Fraud goes to intent. One defrauds someone else if one purposely charts a course of action that will negatively affect the other party, while promising to give that party positive results. For example, if I borrow money in order to start a business, but then use those funds instead for a Caribbean cruise, that is fraud.
However, Sholom Rubashkin intended to pay back his loans, as he always had done, and he intended his business to continue to provide kosher meat to people who wanted to buy it. He had no plans to abscond with the money he borrowed, with people showing up to work one day and finding the place padlocked and Rubashkin and his family on a secret cruise to Israel.

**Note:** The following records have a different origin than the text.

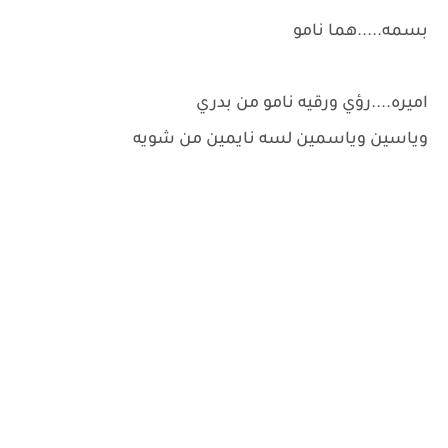
بسمه.....هما نامو
اميره....رؤي ورقيه نامو من بدري
وياسين وياسمين لسه نايمين من شويه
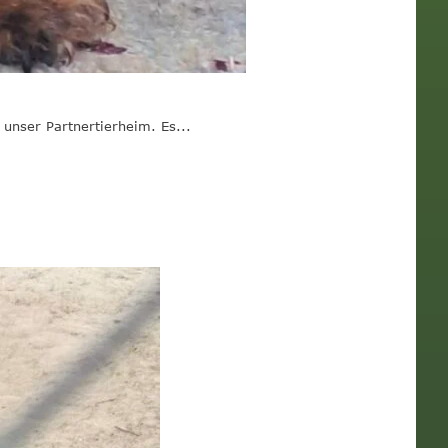
unser Partnertierheim. Es...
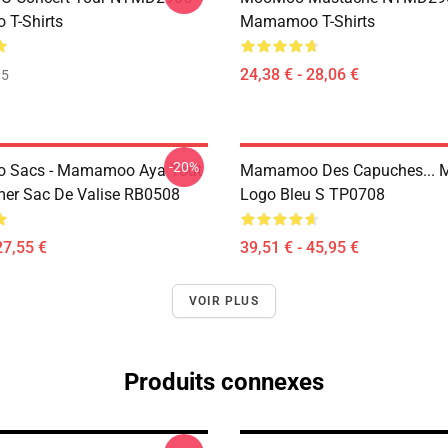
T-Shirts
Mamamoo T-Shirts
24,38 € - 28,06 €
35
-20%
Sacs - Mamamoo Aya Tout
Mamamoo Des Capuches...
mer Sac De Valise RB0508
Logo Bleu S TP0708
27,55 €
39,51 € - 45,95 €
VOIR PLUS
Produits connexes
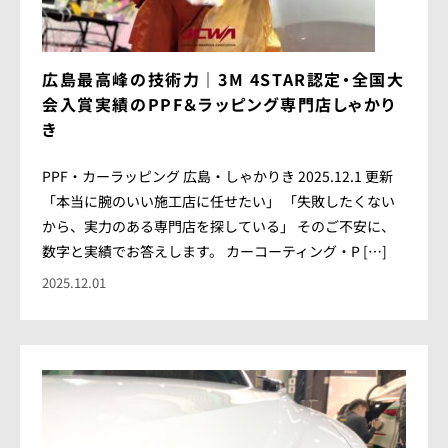
広島最高峰の技術力｜3M 4STAR認定・全国大
会入賞実績のPPF＆ラッピング専門店しゃかり
き
PPF・カーラッピング 広島・しゃかりき 2025.12.1 更新
「本当に腕のいい施工店に任せたい」 「失敗したくない
から、実力のある専門店を探している」 そのご不安に、
数字と実績でお答えします。 カーコーティング・P […]
2025.12.01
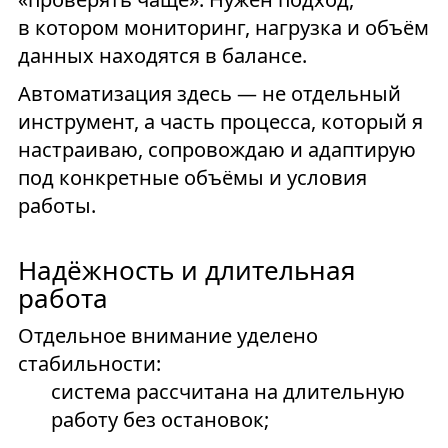
в котором мониторинг, нагрузка и объём
данных находятся в балансе.
Автоматизация здесь — не отдельный
инструмент, а часть процесса, который я
настраиваю, сопровождаю и адаптирую
под конкретные объёмы и условия
работы.
Надёжность и длительная
работа
Отдельное внимание уделено
стабильности:
система рассчитана на длительную
работу без остановок;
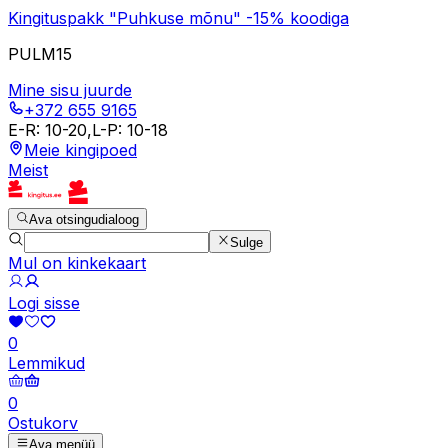
Kingituspakk "Puhkuse mõnu" -15% koodiga
PULM15
Mine sisu juurde
+372 655 9165
E-R
:
10-20
,
L-P
:
10-18
Meie kingipoed
Meist
Ava otsingudialoog
Sulge
Mul on kinkekaart
Logi sisse
0
Lemmikud
0
Ostukorv
Ava menüü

There was no fraud in the historic sense of the word. If there was misrepresentation of his funds, that was a civil and contractual matter between Agriprocessors and First Bank, and, let’s face it, had the feds not invaded his plant and shut down the operation, Agriprocessors still would be in operation today and most of us never would have heard of Sholom Rubashkin.
To understand federal criminal law today, one must remember that it is something far removed from the roots of what criminal law used to be in the United States. In the past, a crime designated real harm done by one party to another, whether it was robbery, murder, assault, rape or something in which it was obvious that one party clearly injured another.
Today, however, most federal criminal law falls into the “public welfare” category, in which a person charged has failed to perform a certain so-called public duty, or has failed to follow a set of rules which often are arbitrarily set up and even more arbitrarily administered. Not surprisingly, we have seen federal criminal law put to an increasing number of political applications. The legal language might be similar to what it was in the past, but now it is describing certain things that might have political meaning, but describe simple disobedience from the federally-prescribed way of doing things.
The irony is that the feds are calling this a huge “fraud,” but the only people really being defrauded are the victims of this federal assault. Let us look at the real damage that the feds have inflicted upon people:
- A thriving business has been shut down, and hundreds of people now are out of work, and a town is reeling economically and financially;
- A woman will be deprived of her husband for many years, and a number of children will not have a father;
- First Bank was heavily damaged by this action in a way that never would have been the case had the feds not decided to “rescue” the bank from its “fraudulent client;”
- Kosher meat is more expensive and much less available than it was before the government destroyed Glatt.
Literally, thousands of people were harmed by what the government did. However, no one from the federal government lost a dime.